- DOCUMENT TEXT -
-=-=-

I've run some tests on Melodyne 3.

I'm fairly sure that Melodyne uses Hilbert Transform to approximate the frequency and amplitude envelopes of signals.

Hilbert Transform involves generating a complex valued signal from the original real valued signal (this process is only completely accurate with a signal of infinite length, short of that its frequency response consists of a main lobe of a certain width and sidebands (imperfect process) just like filters and Fourier Transform) then there are equations for calculating instantaneous amplitude (i.e. amplitude envelope) and instantaneous phase of the real valued signal using the complex valued signal. These calculations are only as accurate as your approximation of the complex valued signal (i.e. the output of the Hilbert Transform).

Instantaneous frequency is then calculated by taking the first derivative of instantaneous phase with respect to time.

I've done these calculations for signals that I was trying to analyze in Scilab before, they work very well.

Peter Lyons' "Understanding Digital Signal Processing" contains the most easily understandable explanation of these concepts that I've found.

As far as the time stretching algorithm, I HIGHLY doubt that any spectral resynthesis is taking place. My assumption here comes from having done some experimenting with spectral synthesis myself, as well as looking closely at Melodyne's input and output waveforms. It looks to me as if the time stretching, in a nutshell, simply consists of zero crossing detection then looping the region between every other zero crossing. Then there is an algorithm for deciding how long each of these loops/"grains" should be played, based upon the amount of time stretching applied. Lastly, there must be an algorithm defining when and how it crossfades between grains.

There are a few other techniques that I think it may use to increase the accuracy of its Hilbert Transform.

I was just wondering if anyone has a paper describing the exact algorithm used, or if there were papers published that describe the algorithms/techniques that are obviously or probably implemented in this software.

-=-=-

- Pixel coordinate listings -

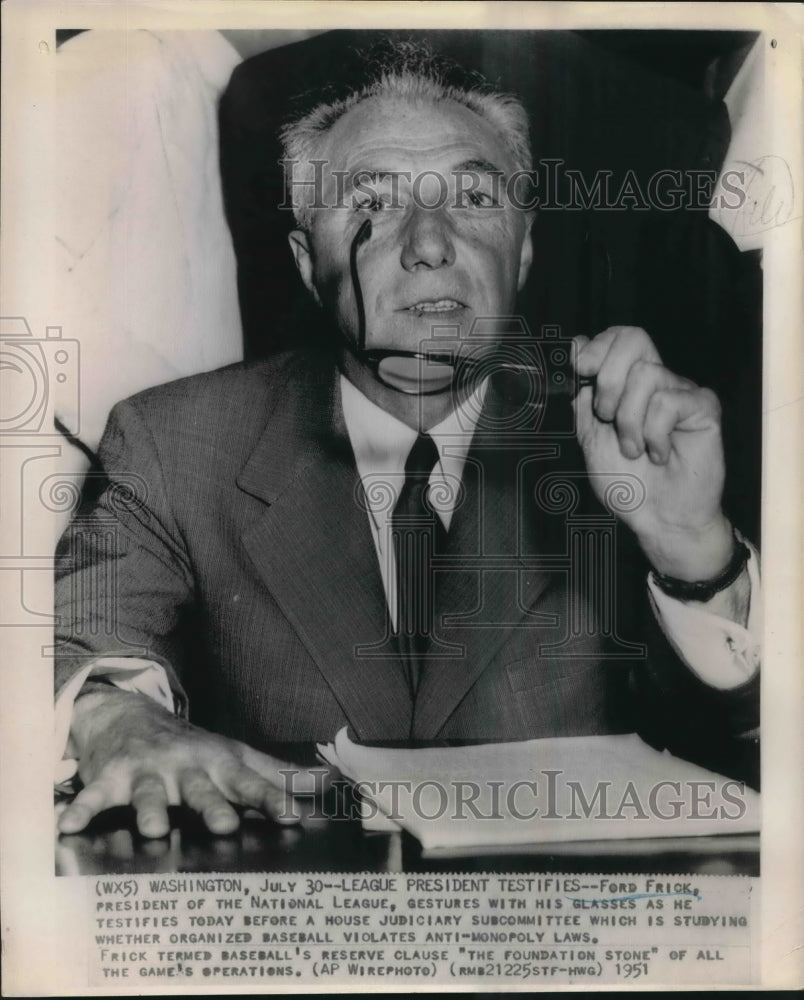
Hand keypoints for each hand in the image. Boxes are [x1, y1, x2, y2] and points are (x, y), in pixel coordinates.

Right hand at [58, 688, 328, 837]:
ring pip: (149, 792)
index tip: (291, 816)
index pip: (250, 784)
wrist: (131, 716)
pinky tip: (68, 825)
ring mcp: (148, 770)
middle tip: (225, 825)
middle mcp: (186, 767)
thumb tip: (326, 783)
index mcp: (219, 765)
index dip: (272, 798)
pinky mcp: (111, 776)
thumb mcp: (235, 756)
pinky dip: (81, 807)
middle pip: (201, 788)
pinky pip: (94, 795)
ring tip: (152, 829)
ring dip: (150, 809)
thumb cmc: (192, 748)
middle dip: (213, 805)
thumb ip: (277, 774)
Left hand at [573, 326, 733, 580]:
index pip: (618, 337)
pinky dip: (655, 434)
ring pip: (646, 375)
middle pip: (634, 339)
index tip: (582, 370)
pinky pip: (669, 402)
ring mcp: (681, 392)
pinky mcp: (704, 408)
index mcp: (627, 385)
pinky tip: (660, 455)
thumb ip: (582, 400)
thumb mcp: (590, 438)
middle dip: (609, 380)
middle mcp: (656, 382)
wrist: (657, 518)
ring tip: (635, 450)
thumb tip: (578, 353)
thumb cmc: (628, 484)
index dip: (598, 346)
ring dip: (629, 420)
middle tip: (606, 418)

-=-=-

- WHAT THIS TASK INVOLVES -
Write out the passage of the post on Melodyne from "I was just wondering" up to and including "in this software.". The material comes from a different source than the post on Melodyne.

- WRITTEN ANSWER -
I was just wondering if anyone has a paper describing the exact algorithm used, or if there were papers published that describe the algorithms/techniques that are obviously or probably implemented in this software.